→ Transcribed page contents:
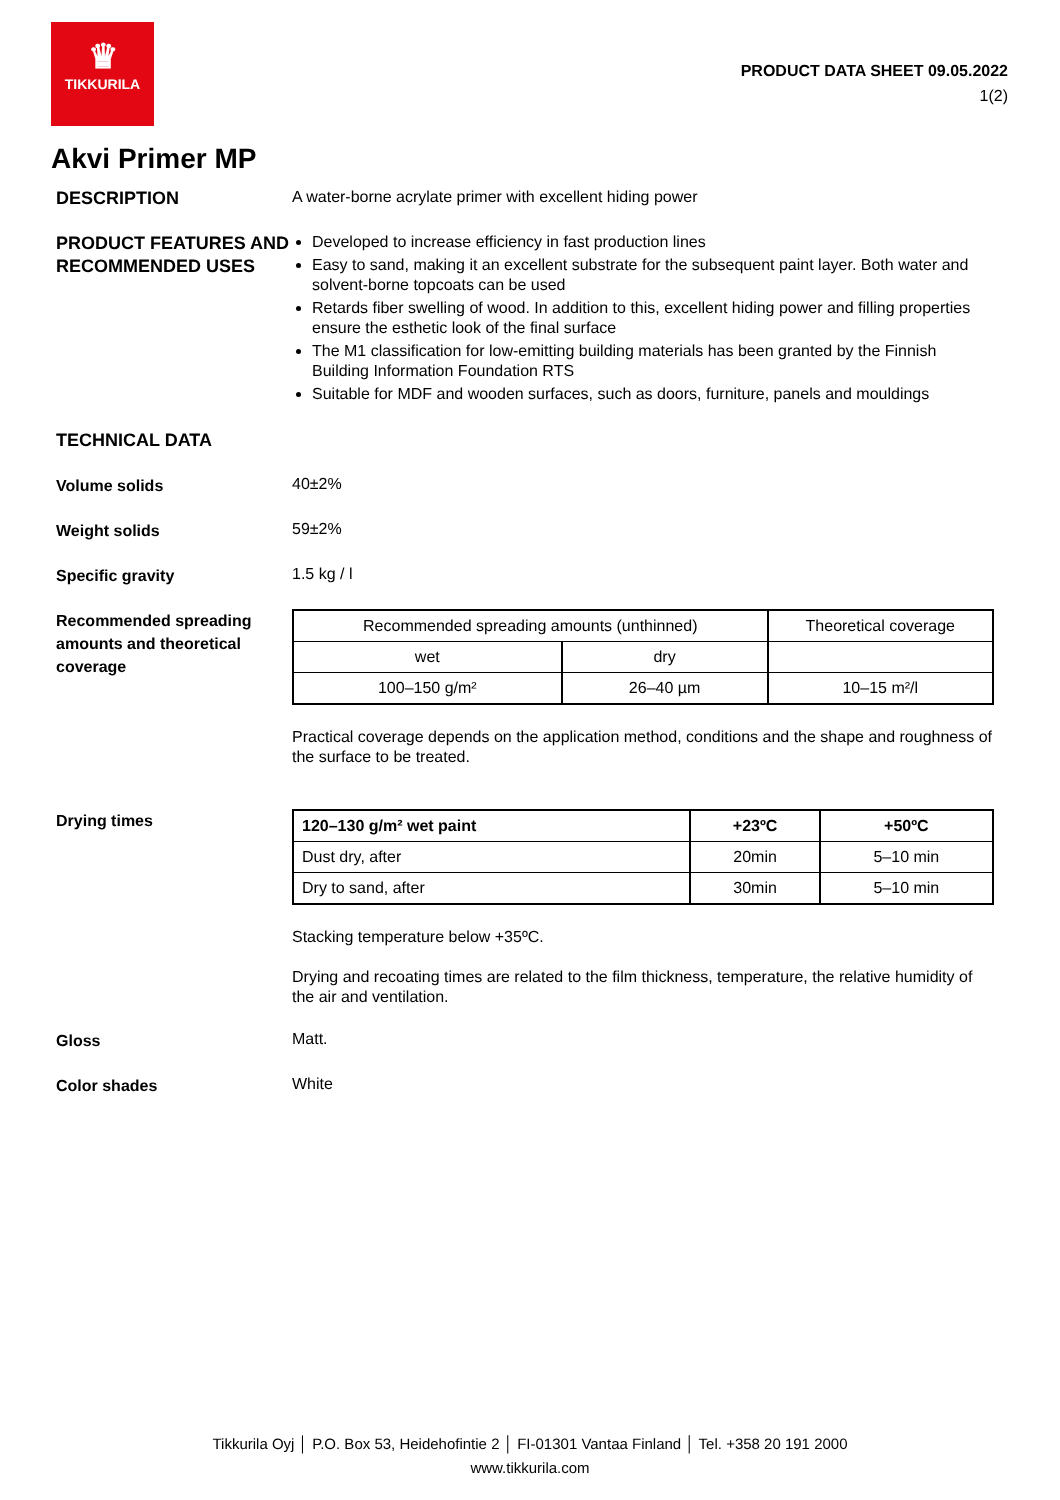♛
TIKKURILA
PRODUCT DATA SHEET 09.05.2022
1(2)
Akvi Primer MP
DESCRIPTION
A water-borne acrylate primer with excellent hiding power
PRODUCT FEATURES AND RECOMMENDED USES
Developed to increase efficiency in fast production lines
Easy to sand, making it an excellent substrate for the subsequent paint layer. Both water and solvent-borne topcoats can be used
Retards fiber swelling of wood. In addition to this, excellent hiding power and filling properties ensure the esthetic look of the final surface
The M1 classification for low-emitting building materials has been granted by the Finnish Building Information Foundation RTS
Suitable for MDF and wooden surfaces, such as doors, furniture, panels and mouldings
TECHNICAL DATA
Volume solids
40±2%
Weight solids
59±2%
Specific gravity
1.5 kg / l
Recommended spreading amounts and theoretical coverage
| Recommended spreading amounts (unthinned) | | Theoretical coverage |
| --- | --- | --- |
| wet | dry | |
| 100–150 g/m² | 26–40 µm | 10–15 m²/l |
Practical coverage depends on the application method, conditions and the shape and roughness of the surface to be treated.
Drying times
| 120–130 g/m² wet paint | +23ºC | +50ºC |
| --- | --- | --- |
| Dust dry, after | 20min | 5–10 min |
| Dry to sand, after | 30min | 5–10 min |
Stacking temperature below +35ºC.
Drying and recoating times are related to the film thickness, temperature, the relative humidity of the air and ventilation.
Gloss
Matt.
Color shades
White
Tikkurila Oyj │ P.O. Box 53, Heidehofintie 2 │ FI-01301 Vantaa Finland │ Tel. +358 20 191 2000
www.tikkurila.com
---
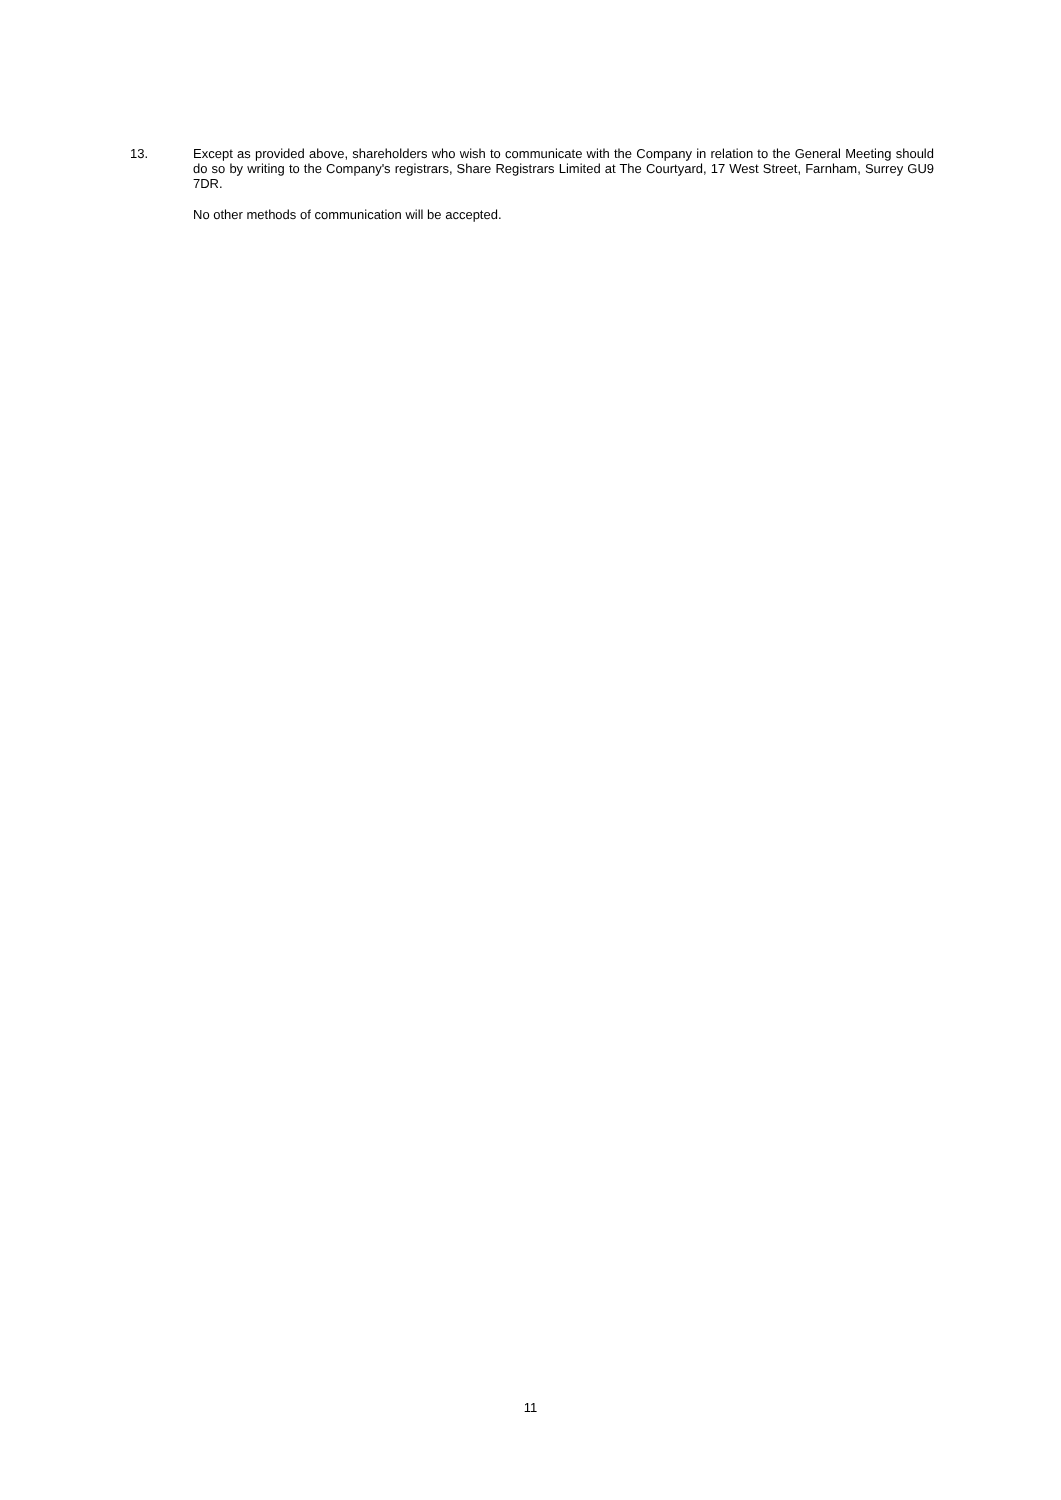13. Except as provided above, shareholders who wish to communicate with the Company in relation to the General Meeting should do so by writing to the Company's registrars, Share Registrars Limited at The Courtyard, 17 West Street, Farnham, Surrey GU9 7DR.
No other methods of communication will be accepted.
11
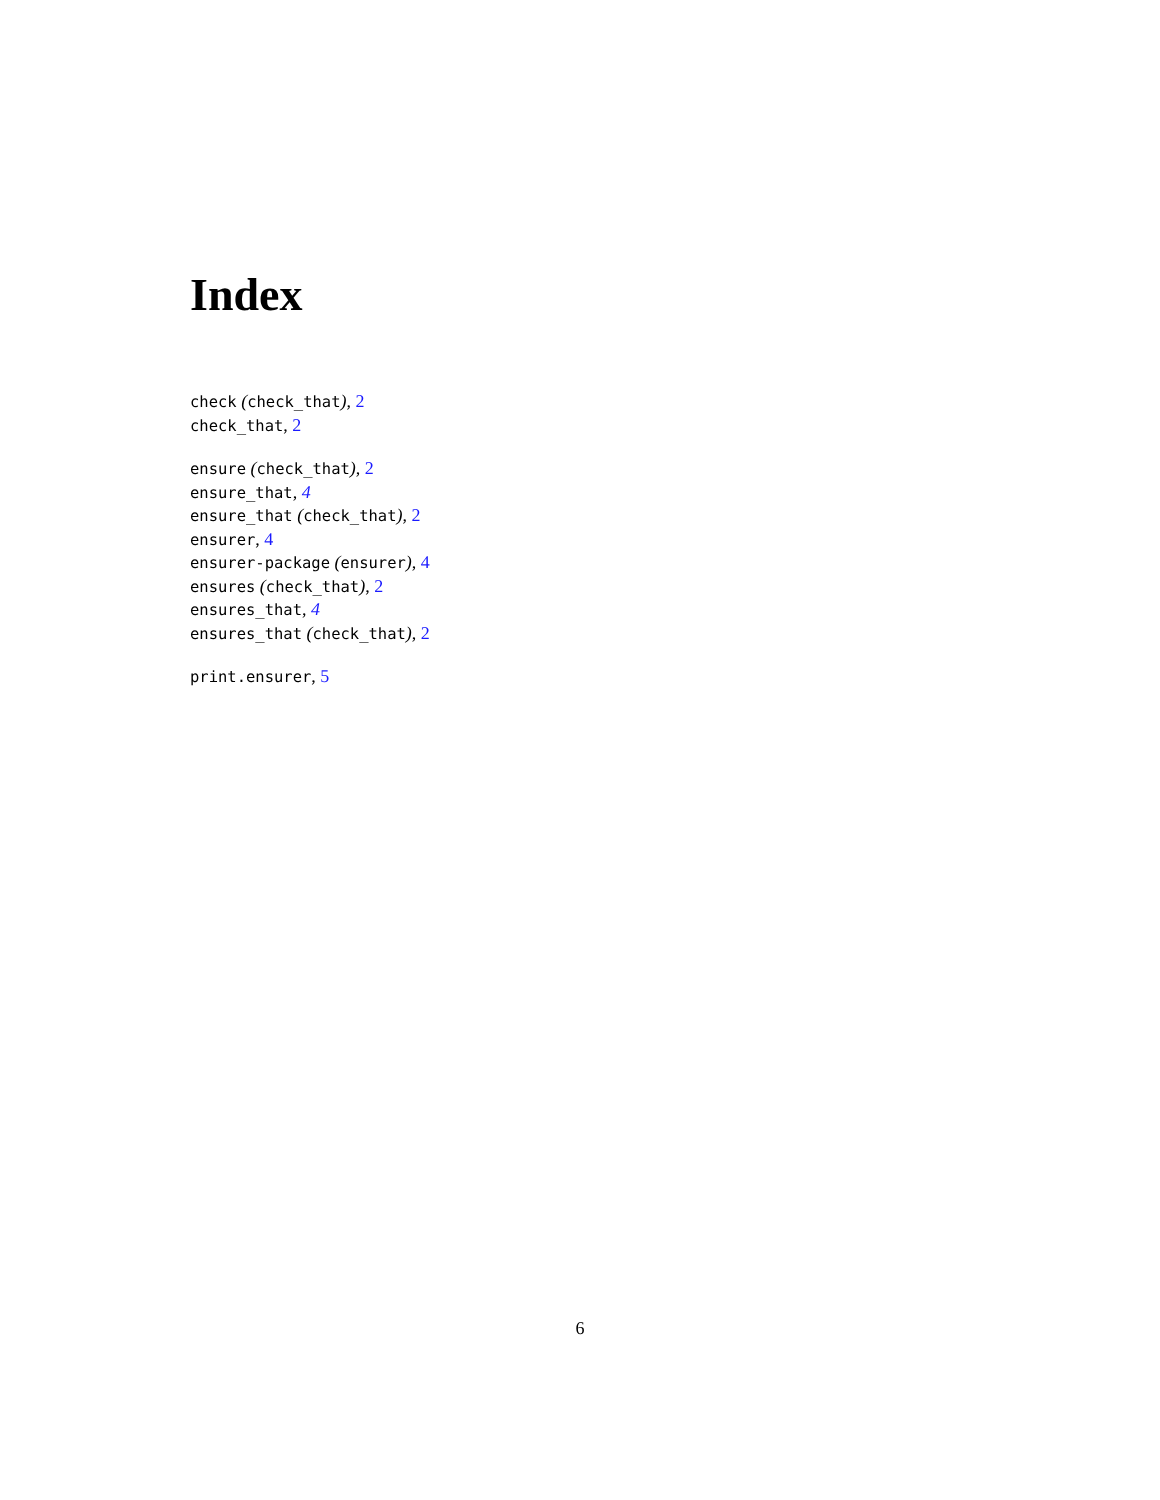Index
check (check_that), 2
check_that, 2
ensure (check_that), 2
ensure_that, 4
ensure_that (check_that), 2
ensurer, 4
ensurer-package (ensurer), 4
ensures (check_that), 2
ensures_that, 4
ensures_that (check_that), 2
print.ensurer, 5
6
* * *
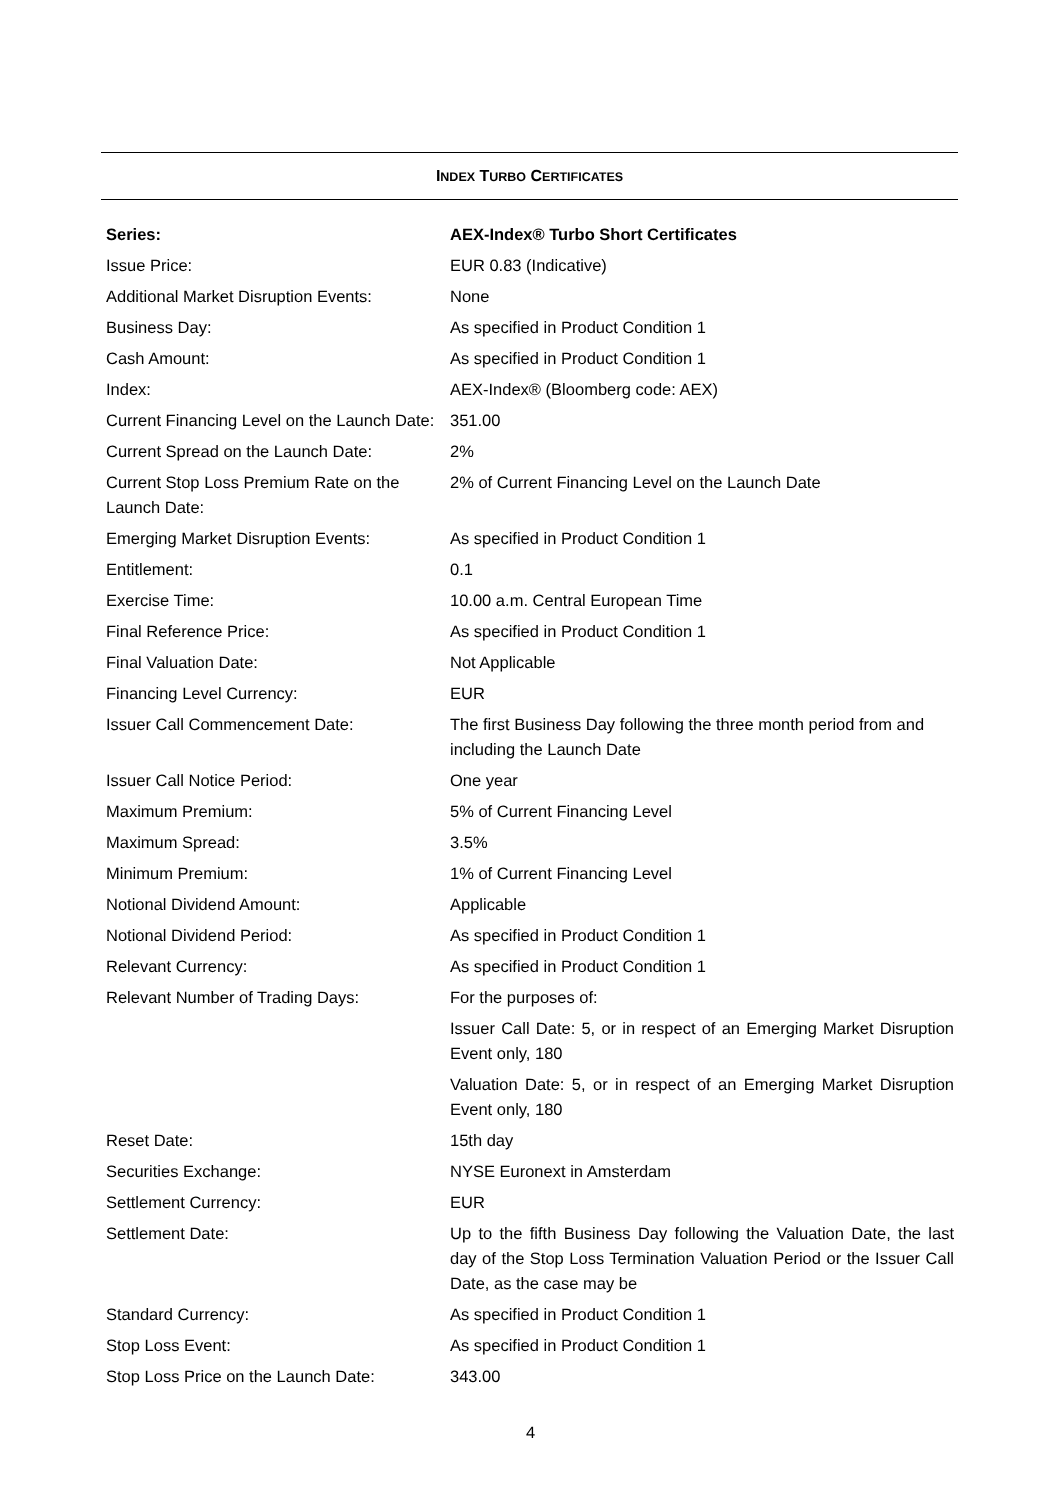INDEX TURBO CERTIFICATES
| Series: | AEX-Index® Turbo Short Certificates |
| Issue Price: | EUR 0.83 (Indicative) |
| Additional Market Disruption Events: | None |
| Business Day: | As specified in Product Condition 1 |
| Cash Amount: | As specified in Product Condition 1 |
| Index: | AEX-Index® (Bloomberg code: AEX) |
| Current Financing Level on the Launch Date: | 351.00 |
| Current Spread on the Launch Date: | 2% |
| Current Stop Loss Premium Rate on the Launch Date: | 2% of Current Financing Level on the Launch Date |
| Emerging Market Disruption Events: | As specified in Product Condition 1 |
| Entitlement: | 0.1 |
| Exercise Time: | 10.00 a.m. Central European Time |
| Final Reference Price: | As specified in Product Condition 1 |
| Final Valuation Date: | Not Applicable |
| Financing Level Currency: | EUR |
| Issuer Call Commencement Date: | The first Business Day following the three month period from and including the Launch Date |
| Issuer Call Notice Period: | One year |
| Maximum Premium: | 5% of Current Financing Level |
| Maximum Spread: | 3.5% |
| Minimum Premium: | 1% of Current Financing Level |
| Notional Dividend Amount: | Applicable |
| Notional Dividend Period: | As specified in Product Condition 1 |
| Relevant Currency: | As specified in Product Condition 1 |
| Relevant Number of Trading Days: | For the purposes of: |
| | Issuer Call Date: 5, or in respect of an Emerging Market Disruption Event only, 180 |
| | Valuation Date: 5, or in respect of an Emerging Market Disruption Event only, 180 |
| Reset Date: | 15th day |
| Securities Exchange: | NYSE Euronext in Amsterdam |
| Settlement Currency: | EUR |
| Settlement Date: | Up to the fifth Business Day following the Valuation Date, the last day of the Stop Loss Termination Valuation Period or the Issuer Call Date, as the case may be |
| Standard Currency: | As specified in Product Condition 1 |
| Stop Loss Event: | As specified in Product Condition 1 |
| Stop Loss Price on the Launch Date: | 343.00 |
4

→ Directions: All lines in the records that contain "coverage" are to be copied and returned.

→ Output for this exercise:
Recommended spreading amounts and theoretical coverage
| Recommended spreading amounts (unthinned) | | Theoretical coverage |
Practical coverage depends on the application method, conditions and the shape and roughness of the surface to be treated.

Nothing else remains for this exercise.